[Data]
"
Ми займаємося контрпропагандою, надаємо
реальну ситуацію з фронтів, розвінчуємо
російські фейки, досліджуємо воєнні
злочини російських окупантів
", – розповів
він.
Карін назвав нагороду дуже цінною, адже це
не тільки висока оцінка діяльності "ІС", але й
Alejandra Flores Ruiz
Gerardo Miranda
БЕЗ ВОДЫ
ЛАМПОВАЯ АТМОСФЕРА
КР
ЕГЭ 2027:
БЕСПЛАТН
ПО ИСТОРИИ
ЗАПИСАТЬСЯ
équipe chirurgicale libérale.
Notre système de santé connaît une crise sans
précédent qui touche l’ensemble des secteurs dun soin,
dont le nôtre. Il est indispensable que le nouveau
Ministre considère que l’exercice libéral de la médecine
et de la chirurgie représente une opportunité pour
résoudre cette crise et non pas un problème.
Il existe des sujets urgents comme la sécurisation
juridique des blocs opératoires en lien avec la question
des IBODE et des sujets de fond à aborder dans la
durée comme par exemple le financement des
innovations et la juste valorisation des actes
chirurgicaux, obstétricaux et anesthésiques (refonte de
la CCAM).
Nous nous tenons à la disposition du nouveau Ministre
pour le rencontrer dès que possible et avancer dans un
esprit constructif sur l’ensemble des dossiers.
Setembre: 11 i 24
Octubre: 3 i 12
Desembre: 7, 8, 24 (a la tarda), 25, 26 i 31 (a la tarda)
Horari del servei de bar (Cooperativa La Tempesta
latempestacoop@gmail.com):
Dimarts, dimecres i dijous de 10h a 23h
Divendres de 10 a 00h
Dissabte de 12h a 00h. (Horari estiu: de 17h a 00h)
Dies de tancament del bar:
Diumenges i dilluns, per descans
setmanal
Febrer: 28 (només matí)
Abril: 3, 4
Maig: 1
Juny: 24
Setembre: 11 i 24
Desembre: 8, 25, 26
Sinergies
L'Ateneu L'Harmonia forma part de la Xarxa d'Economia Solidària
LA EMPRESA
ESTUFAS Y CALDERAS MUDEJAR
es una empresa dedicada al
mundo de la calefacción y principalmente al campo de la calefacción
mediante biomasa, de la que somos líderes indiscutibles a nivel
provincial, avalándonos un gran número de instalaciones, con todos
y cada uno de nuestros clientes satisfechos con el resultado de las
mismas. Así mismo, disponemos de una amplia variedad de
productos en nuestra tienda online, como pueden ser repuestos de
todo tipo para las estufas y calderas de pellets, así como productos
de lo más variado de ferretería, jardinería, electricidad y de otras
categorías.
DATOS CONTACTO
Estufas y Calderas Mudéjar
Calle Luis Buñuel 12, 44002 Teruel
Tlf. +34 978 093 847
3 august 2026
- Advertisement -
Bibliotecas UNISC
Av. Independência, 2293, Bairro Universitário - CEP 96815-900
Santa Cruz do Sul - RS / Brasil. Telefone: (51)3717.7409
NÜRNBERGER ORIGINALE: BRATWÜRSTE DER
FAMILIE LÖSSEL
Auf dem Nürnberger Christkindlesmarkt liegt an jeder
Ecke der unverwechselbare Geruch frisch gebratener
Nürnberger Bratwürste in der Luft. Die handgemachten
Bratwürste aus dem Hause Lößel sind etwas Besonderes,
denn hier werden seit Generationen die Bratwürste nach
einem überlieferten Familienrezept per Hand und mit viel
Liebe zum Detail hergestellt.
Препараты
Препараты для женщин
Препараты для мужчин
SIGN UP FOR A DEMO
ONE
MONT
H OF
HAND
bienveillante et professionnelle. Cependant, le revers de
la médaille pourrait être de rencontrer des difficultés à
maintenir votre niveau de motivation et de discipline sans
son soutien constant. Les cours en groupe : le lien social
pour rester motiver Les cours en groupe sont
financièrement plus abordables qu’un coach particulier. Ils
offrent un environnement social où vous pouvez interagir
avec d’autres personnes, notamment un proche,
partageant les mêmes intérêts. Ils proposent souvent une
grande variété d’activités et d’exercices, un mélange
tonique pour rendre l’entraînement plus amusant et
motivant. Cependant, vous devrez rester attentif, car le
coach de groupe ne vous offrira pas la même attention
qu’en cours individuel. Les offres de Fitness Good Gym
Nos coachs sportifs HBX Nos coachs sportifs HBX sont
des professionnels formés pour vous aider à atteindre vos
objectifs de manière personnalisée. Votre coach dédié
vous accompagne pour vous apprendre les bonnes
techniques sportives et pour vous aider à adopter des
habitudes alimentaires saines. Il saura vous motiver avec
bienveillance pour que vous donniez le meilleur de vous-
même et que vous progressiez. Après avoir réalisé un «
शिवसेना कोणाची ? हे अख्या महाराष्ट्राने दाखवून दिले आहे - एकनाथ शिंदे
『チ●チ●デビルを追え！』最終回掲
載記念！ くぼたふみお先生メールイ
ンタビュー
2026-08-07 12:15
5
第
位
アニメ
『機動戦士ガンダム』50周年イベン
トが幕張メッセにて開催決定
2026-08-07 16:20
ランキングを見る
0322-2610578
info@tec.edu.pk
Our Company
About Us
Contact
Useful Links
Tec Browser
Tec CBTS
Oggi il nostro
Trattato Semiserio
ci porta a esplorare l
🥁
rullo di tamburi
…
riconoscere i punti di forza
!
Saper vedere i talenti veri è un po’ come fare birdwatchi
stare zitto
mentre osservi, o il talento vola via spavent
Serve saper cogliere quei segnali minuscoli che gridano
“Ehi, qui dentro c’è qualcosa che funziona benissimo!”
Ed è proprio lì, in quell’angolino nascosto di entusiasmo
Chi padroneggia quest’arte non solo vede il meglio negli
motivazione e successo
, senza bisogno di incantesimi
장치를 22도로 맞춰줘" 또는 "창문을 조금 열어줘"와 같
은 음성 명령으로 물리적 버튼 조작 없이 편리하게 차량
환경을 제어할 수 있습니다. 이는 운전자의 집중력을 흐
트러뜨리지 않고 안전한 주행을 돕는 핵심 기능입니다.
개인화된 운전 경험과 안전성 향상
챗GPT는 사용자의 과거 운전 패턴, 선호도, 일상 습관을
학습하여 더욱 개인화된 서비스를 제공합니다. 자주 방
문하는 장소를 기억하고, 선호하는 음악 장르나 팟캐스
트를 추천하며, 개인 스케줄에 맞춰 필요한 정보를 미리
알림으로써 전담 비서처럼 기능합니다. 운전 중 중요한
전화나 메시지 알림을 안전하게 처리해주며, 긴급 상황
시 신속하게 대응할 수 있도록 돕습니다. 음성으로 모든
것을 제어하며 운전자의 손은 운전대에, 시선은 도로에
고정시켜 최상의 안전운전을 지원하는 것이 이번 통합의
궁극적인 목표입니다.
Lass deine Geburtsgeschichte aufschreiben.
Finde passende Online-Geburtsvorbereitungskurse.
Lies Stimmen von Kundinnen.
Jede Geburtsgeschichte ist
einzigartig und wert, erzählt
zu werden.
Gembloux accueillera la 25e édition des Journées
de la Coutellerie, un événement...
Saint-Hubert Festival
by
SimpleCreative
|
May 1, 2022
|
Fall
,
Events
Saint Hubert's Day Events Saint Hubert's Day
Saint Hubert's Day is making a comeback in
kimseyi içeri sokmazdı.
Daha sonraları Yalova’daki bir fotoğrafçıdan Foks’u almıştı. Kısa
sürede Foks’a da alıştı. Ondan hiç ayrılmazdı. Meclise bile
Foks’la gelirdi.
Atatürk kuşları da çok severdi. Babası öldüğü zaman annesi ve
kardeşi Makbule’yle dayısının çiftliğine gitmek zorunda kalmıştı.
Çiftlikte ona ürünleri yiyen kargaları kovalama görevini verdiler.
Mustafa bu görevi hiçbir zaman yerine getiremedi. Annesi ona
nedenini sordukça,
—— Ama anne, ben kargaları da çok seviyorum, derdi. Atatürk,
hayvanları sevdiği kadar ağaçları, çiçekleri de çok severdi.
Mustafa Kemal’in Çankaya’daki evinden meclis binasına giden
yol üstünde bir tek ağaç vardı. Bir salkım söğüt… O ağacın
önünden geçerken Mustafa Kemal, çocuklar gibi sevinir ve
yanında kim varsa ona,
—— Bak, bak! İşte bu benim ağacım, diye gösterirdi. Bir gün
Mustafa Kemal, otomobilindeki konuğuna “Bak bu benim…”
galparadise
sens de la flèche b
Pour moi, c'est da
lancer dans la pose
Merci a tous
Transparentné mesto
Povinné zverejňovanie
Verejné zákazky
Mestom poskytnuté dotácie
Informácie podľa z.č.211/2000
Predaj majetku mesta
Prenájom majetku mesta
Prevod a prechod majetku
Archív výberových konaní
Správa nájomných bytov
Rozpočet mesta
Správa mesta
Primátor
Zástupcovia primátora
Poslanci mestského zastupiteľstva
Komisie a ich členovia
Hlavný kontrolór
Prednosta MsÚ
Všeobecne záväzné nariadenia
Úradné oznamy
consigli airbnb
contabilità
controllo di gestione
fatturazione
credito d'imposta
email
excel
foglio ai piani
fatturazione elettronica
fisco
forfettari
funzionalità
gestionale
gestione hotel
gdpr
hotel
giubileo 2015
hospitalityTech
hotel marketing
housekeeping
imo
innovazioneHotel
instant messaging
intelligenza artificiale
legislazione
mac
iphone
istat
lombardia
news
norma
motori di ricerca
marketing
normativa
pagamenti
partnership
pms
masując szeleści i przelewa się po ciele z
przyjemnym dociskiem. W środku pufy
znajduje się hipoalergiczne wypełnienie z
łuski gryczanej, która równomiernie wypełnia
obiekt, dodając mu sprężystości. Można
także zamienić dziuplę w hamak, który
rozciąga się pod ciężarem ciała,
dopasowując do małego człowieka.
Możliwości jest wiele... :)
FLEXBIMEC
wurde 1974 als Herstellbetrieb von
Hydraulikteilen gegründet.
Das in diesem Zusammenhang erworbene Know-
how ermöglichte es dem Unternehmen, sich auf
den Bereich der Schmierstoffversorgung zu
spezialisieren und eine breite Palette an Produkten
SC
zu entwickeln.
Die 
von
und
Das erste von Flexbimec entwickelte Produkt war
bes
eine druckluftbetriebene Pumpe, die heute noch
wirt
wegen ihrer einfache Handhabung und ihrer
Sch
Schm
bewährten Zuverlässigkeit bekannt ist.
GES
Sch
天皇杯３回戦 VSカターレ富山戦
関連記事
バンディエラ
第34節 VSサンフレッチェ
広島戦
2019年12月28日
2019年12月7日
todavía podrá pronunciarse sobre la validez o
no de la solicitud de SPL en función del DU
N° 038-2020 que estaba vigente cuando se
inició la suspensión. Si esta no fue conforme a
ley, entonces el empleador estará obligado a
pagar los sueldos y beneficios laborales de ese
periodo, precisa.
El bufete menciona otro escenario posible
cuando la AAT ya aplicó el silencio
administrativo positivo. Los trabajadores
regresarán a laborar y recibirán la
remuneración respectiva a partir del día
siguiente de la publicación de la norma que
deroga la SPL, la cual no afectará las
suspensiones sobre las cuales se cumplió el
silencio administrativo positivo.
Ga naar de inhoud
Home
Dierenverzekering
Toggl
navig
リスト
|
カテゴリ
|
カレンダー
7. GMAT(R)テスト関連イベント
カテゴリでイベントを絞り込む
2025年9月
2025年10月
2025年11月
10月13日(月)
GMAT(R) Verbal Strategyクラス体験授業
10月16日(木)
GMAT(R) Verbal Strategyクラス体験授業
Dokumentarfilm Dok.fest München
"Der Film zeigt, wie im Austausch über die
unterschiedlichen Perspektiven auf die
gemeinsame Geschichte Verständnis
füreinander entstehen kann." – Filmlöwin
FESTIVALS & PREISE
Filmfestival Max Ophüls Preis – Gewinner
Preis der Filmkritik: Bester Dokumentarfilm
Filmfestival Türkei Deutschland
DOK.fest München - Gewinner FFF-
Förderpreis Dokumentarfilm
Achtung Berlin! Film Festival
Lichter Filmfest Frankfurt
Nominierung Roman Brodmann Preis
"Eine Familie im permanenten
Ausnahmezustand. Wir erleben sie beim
[/Data]
Exercise :: If a line in the material contains the word "mesta", copy that line.

Response for this exercise ::
Predaj majetku mesta
Prenájom majetku mesta
Rozpočet mesta
Správa mesta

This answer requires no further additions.